Lukas hatte schon über ein Buddy-System an der Leuphana-Universität in Lüneburg Kontakt zu Flüchtlingen; was ihm aber als viel wertvollere Erfahrung erscheint, war das Zusammenwohnen mit einem amerikanischen Erasmusstudenten. Denn worauf es schließlich ankommt ist nicht, sich mit einer bestimmten fremden Kultur auseinanderzusetzen, sondern kulturellen Unterschieden im Allgemeinen im WG-Kontext Raum zu lassen und offen zu begegnen. Dass das hier hervorragend funktioniert, merkt man auf den ersten Blick. Alle sind entspannt und freundlich, niemand drängt sich dem anderen auf. Das käme auch vor, erzählt Lukas, dass Gäste Rahif ausfragen und neugierig sind. Als Mitbewohner konnte er sich aber viel Zeit nehmen, Rahif kennenzulernen und geduldig abzuwarten, dass dieser sich eingewöhnte.

Nun ist die WG aber kein Konzept, das sich durch Gleichförmigkeit und jahrelange Kontinuität auszeichnet. Mitbewohner kommen und gehen, weil sie nicht zum gleichen Semester anfangen zu studieren, sind lediglich für ein befristetes Praktikum da oder ziehen aus, weil die WG an sich nicht funktioniert. Nach einem Semester mussten die Zimmer von Lea und Stefan neu vermietet werden. Stellte der Umstand, mit einem Flüchtling zusammenzuwohnen, für die Bewerber einen problematischen Aspekt dar?

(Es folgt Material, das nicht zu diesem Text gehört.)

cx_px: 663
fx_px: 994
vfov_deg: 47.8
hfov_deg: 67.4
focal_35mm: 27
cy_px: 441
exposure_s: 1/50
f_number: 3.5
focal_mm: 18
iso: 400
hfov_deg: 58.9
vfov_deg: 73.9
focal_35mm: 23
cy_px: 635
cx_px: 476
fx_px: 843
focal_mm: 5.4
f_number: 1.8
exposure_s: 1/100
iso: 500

“Naja”, meint Lukas. “Wir hatten faktisch einen Monat Zeit, neue Bewohner für die Zimmer zu finden, und ehrlich gesagt keine Lust auf ein großes Prozedere oder WG-Casting. In der ersten Woche bekamen wir zehn Bewerbungen – komischerweise alle von Männern. Relativ schnell und unkompliziert hätten sie dann zweien zugesagt. Für die Bewerber spielte der Umstand, dass einer ihrer Mitbewohner Flüchtling ist, keine große Rolle.”

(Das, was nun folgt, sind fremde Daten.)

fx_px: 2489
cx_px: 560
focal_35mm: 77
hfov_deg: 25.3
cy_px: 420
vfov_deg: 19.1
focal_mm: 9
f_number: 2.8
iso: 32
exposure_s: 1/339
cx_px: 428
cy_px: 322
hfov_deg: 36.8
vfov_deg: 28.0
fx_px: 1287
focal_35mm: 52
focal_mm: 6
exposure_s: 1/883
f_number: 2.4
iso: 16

Auch ich muss gestehen, dass es mir während der Gespräche und auch während dem Schreiben immer schwieriger fiel, den Fokus darauf zu lenken, dass Rahif Geflüchteter ist und wie das den Alltag in der WG beeinflusst. Mir wird klar, dass das obsolet ist. Denn bei einem sozialen Gefüge wie einer Wohngemeinschaft, die vor allem von den individuellen Eigenschaften abhängt, macht ein Label wie Flüchtling keinen Unterschied. Es gibt ja auch kulturell homogenere WGs, in denen die Mitglieder überhaupt nicht miteinander klarkommen. Deswegen kann man meiner Einschätzung nach keine Thesen oder Prinzipien formulieren, die für eine WG mit Flüchtlingen gelten sollen. Es kommt – wie bei aller zwischenmenschlicher Interaktion – auf so basale Dinge wie Respekt, Einfühlungsvermögen und Offenheit an. Wenn man ansatzweise ähnliche Interessen und einen kompatiblen Habitus hat, dann spielt die Herkunft eigentlich keine Rolle mehr.